Stalker wasn’t particularly well-received on first release — The New York Times’ Janet Maslin focused almost entirely on dismissing its “stupefyingly drab and slow” pace, and other contemporaneous reviews focused largely on its stunning visuals. Like so many clearly avant-garde films, it wasn’t recognized as a classic until much later. Annihilation seems destined to walk the same path. It’s nothing like a safely commercial film: like Ex Machina, it asks viewers to be patient with its mysteries, and with the relatively subtle emotional responses of a group of characters who are all clearly repressing their fear and frustration, right up until the moments where they explode. Like Arrival, it’s starkly beautiful, with an increasing emphasis on the alien aspects of its environments as the story goes forward. Toward the end, Garland brings in trippy visual elements from 2001: A Space Odyssey, and the kind of puzzle-ending that seems destined to send viewers running to friends and the internet to unpack clues and spin theories. But only the most patient, receptive viewers are likely to find the film satisfying. This isn’t passive entertainment: it requires intellectual engagement with the themes, and a real interest in Garland’s ideas.

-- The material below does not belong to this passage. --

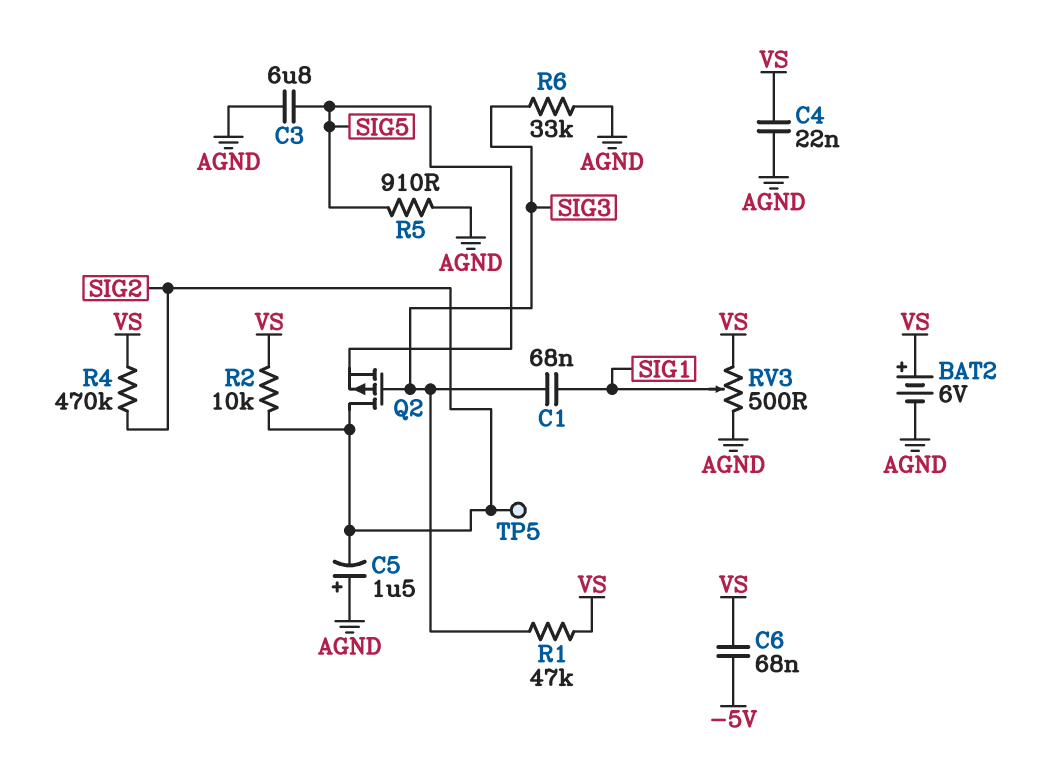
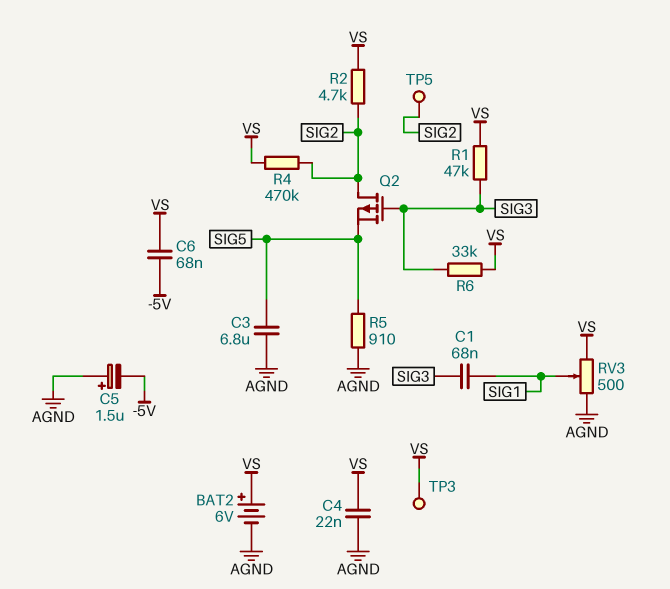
C5: 1.5uF (plus AGND, minus SIG2) -> 1.5uF (plus AGND, minus -5V)
R2: 10k (SIG2, VS) -> 4.7k (SIG2, VS)
R6: 33k (AGND, SIG3) -> 33k (SIG3, VS)
TP3: none -> test point (VS)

The one element in Annihilation that feels accessible and mainstream is the cast. Portman and Isaac have an easy, appealing chemistry in the flashbacks to their time together as a couple, especially in a winning bedroom scene where Lena aggressively laughs off Kane’s attempts to sentimentalize their relationship. That sequence alone marks her as a bit of an iconoclast, a woman with strong opinions and a quirky, unusual, but well-expressed sense of humor. Leigh makes Dr. Ventress similarly fascinating, playing her with a dismissive drawl that’s equal parts pained and hurtful to the other characters. And Tessa Thompson, Thor: Ragnarok’s swaggering Valkyrie, displays a more vulnerable side here as the group’s least militarily adept warrior.
But all of the cast dial their emotions down as the story plays out, and they rapidly stop being distinctive characters and become illustrations of the themes instead. Their solemnity and the way they internalize their reactions keep Annihilation from being any sort of conventional horror story, where overt terror is usually central to the story. Instead, the dialed-down performances contribute to the feeling that this film is primarily a cold intellectual exercise. It’s not about flashy, colorful forms of self-destruction, but about the subconscious urge to take control of the slow march to the grave by making choices that move it along faster.
In spite of the few films it mirrors and refracts, Annihilation feels nearly unique in that regard. Its thrills are mostly reflective and analytical. And there’s nothing wrong with that, as long as viewers are prepared to open their minds and engage their brains. For a genre that’s supposed to be about carefully considering the possibilities of the future, science fiction too often feels just as slick and mindless a genre as any other. Annihilation fights that trend, and makes its audiences walk away with a lot to think about.